Winner: Human selectors, human personality. Commonly called “curation,” I think “selection” and “personality” are better words. A funny thing has happened as computer algorithms for automatically selecting music have gotten better: people realize that the human beings were there for more than just picking the music. What humans can do is both select music and tell a story about it, in a way an algorithm really can’t. They also can provide a personality around those selections. Beats has invested heavily in this model, even as Spotify has put more into the algorithms. It hasn’t paid off yet, but it could – look how valuable radio still is. (See Evolver on the Beats curators, apart from the celebrity ones.)

Don’t get me wrong: I actually enjoy the algorithms. It’s like a more interesting take on “shuffle.” But the reason radio and hand-picked mixes and podcasts survive is because people don’t just want a playlist, they want a person to go with it. They listen to the radio because it keeps them company. And the more machine algorithms dominate music, the more they may long for that company as a point of differentiation and a way of enriching the experience.

So, the flipside of the staying power of insider industry culture is something more positive: the human DJ matters more than ever.

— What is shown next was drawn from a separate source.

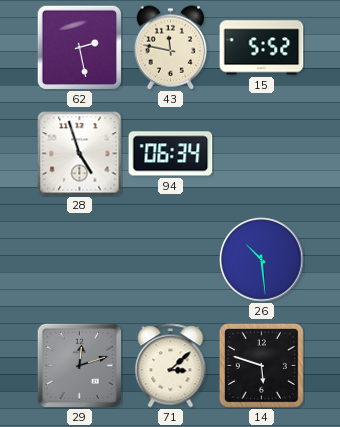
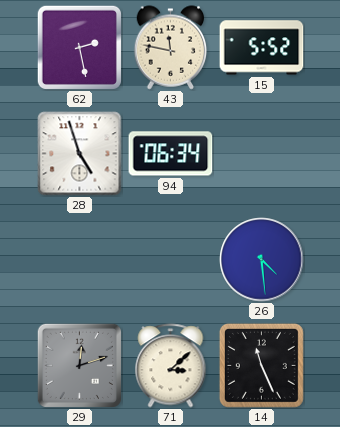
26: 10:29 -> 4:29
14: 5:48 -> 11:26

A must-read that sums up a lot of these trends. BBC’s Radio 1 today exemplifies the new breed. It’s radio, and it’s popular for the reasons radio has always been popular. It has human selectors. They are still kingmakers, still mass-media. They still work with power brokers, even if that landscape is transposed. We’re talking mass media – but mass media on the Internet, driven by statistics in followers on YouTube and the like.

Radio 1’s playlist secrets uncovered: the battle of the ‘brands’

Windows of opportunity. And that to me is the bottom line.

The early days of the Internet came with a lot of illusions. We imagined indie labels and artists would blossom. They did – but the long tail turned out to get so crowded, those same artists often got lost, and revenue streams shrank and were watered down rather than growing. We imagined big power players would go away. Wrong: the big kingmakers might shuffle about, but a few winners would become more powerful than ever. We thought technology would trend toward greater fidelity. It didn’t – not exactly. We imagined quality, in our own eyes, would always win out. That’s always naive.

But there are cracks through which the independent artist and label can survive. The explosion in production and DJing is one. For all that people complain that DJing and making tracks has gotten too easy, that might create the very enthusiast audience that saves a lot of music. It just means that musicians are the ones consuming. Another is the fact that the more our musical world tends to machines producing intangible music that switches on like radio, the more people may seek out human beings and physical goods.

The one thing you can’t expect is for things to stay stable. It seems that if we want to play in this new musical world, we’d better be up for a challenge.

CDM welcomes your thoughts – and any guest posts on these topics.

Correction: An earlier version of this story claimed Hyperdub has a members’ card. I meant Hotflush Recordings (click Members Area for details). We love Hyperdub, too, though. -Ed.